White House Calls for Release of Sick U.S. Citizen in Iran

The Trump administration is “deeply concerned” that a U.S. citizen was returned to prison in Iran after a brief medical leave and wants him released immediately, White House press secretary Sarah Huckabee Sanders said on Wednesday, according to Politico. Sanders said the White House holds Iran “fully accountable” for Namazi’s well-being and called for his immediate and unconditional release.

“We understand the decision to return Namazi to prison was made against the strong advice of his doctors and the Iranian regime’s own medical examiner. Namazi, who is 81 years old, is serving a 10-year sentence on false charges. He has been hospitalized four times in the last year and continues to suffer from life-threatening heart problems. He remains in urgent need of sustained medical care, and the United States Government holds Iran fully accountable for his well-being,” Sanders said in her statement.

Baquer Namazi, an 81-year-old Iranian-American man who was sentenced to 10 years in prison on spying charges by foreign authorities, was sent back to Evin Prison after undergoing a medical examination, his family announced on Tuesday.

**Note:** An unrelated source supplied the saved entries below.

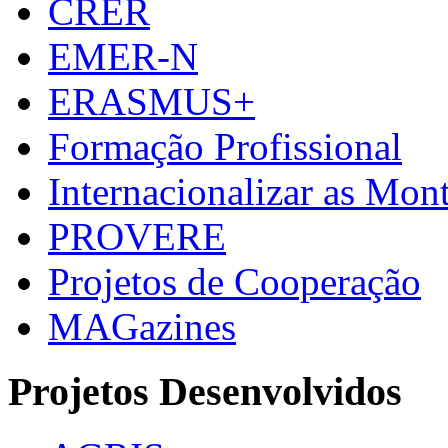
CRER
EMER-N
ERASMUS+
Formação Profissional
Internacionalizar as Mo
PROVERE
Projetos de Cooperação
MAGazines
Projetos Desenvolvidos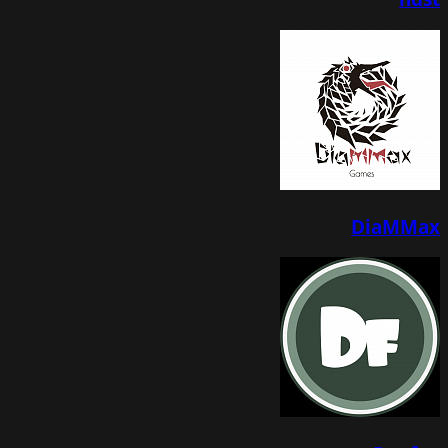
DiaMMax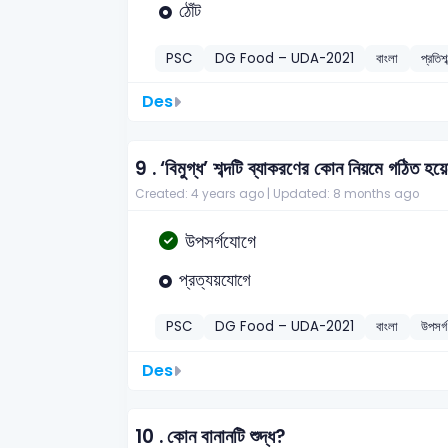
ঠোঁট
PSC
DG Food – UDA-2021
বাংলা
প্রতিশব
Des
9 .
‘বিমুগ্ধ’ শব্দটি ব্যাকরণের কোন নিয়মে গঠিত হয়
Created: 4 years ago |
Updated: 8 months ago
উপসর্গযোগে
প্রত্যয়যোগে
PSC
DG Food – UDA-2021
বাংলা
উপসর্গ
Des
10 .
কোন বানানটি শুদ্ধ?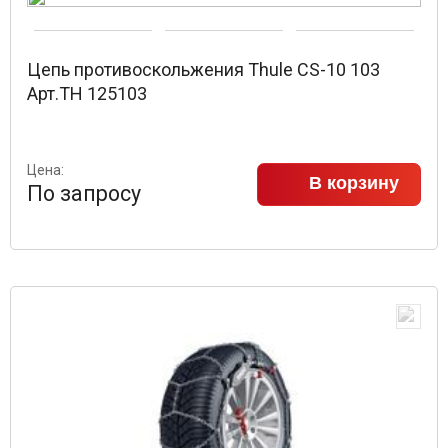
Цепь противоскольжения Thule CS-10 103
Арт.TH 125103
Цена:
В корзину
По запросу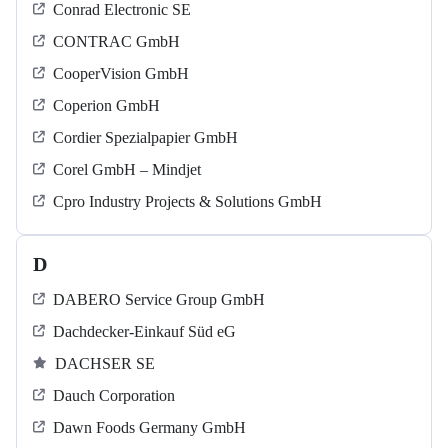
Conrad Electronic SE
CONTRAC GmbH
CooperVision GmbH
Coperion GmbH
Cordier Spezialpapier GmbH
Corel GmbH – Mindjet
Cpro Industry Projects & Solutions GmbH
D
DABERO Service Group GmbH
Dachdecker-Einkauf Süd eG
DACHSER SE
Dauch Corporation
Dawn Foods Germany GmbH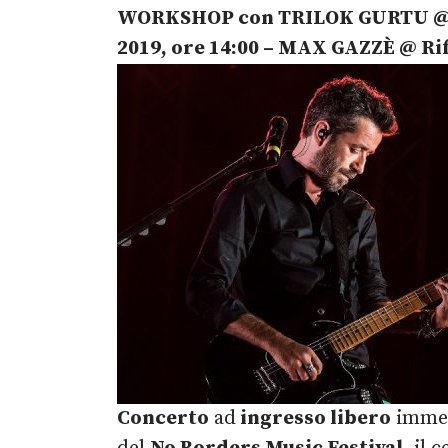
WORKSHOP con TRILOK GURTU
@
2019, ore 14:00
– MAX GAZZÈ
@ Rif
Concerto
ad
ingresso libero
immer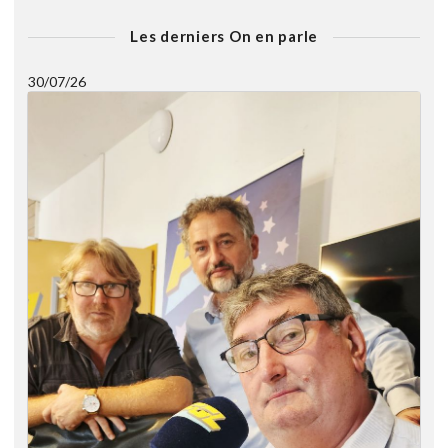
Les derniers On en parle
30/07/26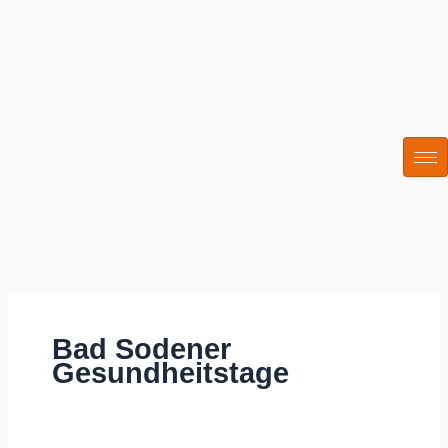
Zum
Inhalt
springen
Bad Sodener
Gesundheitstage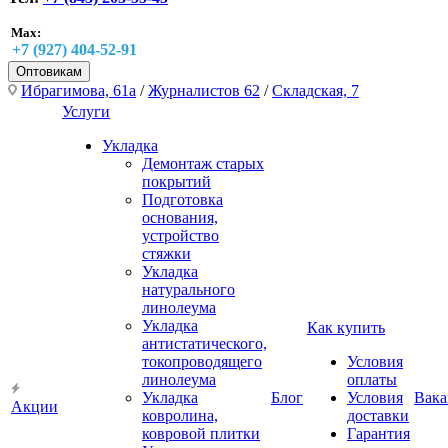
Max:
+7 (927) 404-52-91
Оптовикам
Ибрагимова, 61а
/
Журналистов 62
/
Складская, 7
Услуги
Укладка
Демонтаж старых
покрытий
Подготовка
основания,
устройство
стяжки
Укладка
натурального
линолеума
Укладка
Как купить
антистатического,
токопроводящего
Условия
линолеума
оплаты
Укладка
Блог
Условия
Вака
Акции
ковролина,
доставки
ковровой плитки
Гарантия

The White House called the charges against him “false” and urged authorities to release him given the status of his medical condition.

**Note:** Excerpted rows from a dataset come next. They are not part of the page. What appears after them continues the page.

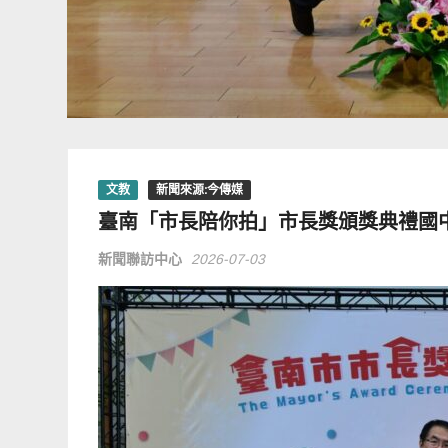
文教
新聞來源:今傳媒
臺南「市長陪你拍」市長獎頒獎典禮國
新聞聯訪中心
2026-07-03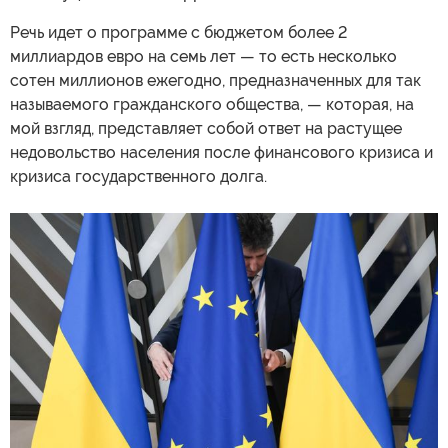
Речь идет о программе с бюджетом более 2
миллиардов евро на семь лет — то есть несколько
сотен миллионов ежегодно, предназначенных для так
называемого гражданского общества, — которая, на
мой взгляд, представляет собой ответ на растущее
недовольство населения после финансового кризиса и
кризиса государственного долга.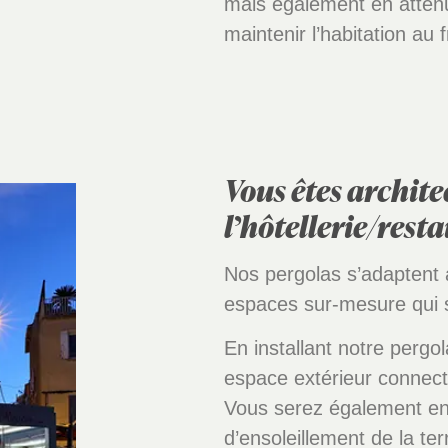
mais également en attén
maintenir l’habitation au f
Vous êtes archite
l’hôtellerie/rest
Nos pergolas s’adaptent 
espaces sur-mesure qui s
En installant notre pergo
espace extérieur connecté
Vous serez également en 
d’ensoleillement de la te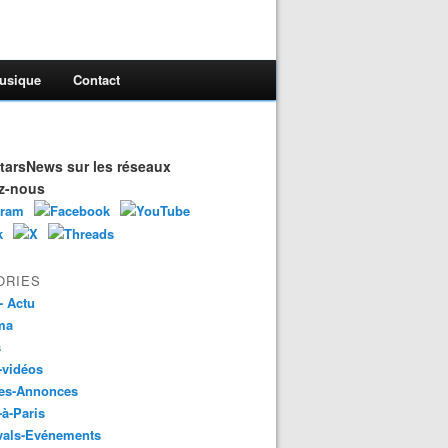
usique
Contact
arsNews sur les réseaux
z-nous
ORIES
- Actu
ma
s
-vidéos
es-Annonces
-à-Paris
vals-Evénements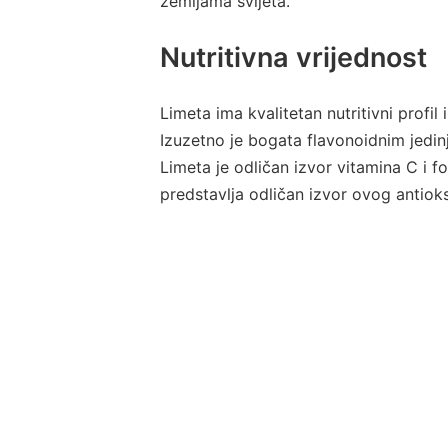
zemljama svijeta.
Nutritivna vrijednost
Limeta ima kvalitetan nutritivni profil
Izuzetno je bogata flavonoidnim jedinj
Limeta je odličan izvor vitamina C i f
predstavlja odličan izvor ovog antio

“The Trump administration again calls for the immediate and unconditional release of all unjustly detained and missing United States citizens in Iran, including Baquer Namazi, his son Siamak Namazi, Xiyue Wang and Robert Levinson,” Sanders stated.

Namazi was imprisoned in Iran in February 2016 while trying to press for the release of his son, Siamak Namazi, who was jailed during a visit to Iran in the fall of 2015. Baquer is a retired UNICEF official and Siamak is an Iranian-American businessman. Both were sentenced to 10 years in prison for “cooperating with the hostile American government.”

The Namazis are among several dual nationals held by Iran. Analysts believe Iran is holding them as bargaining chips for future negotiations with the West.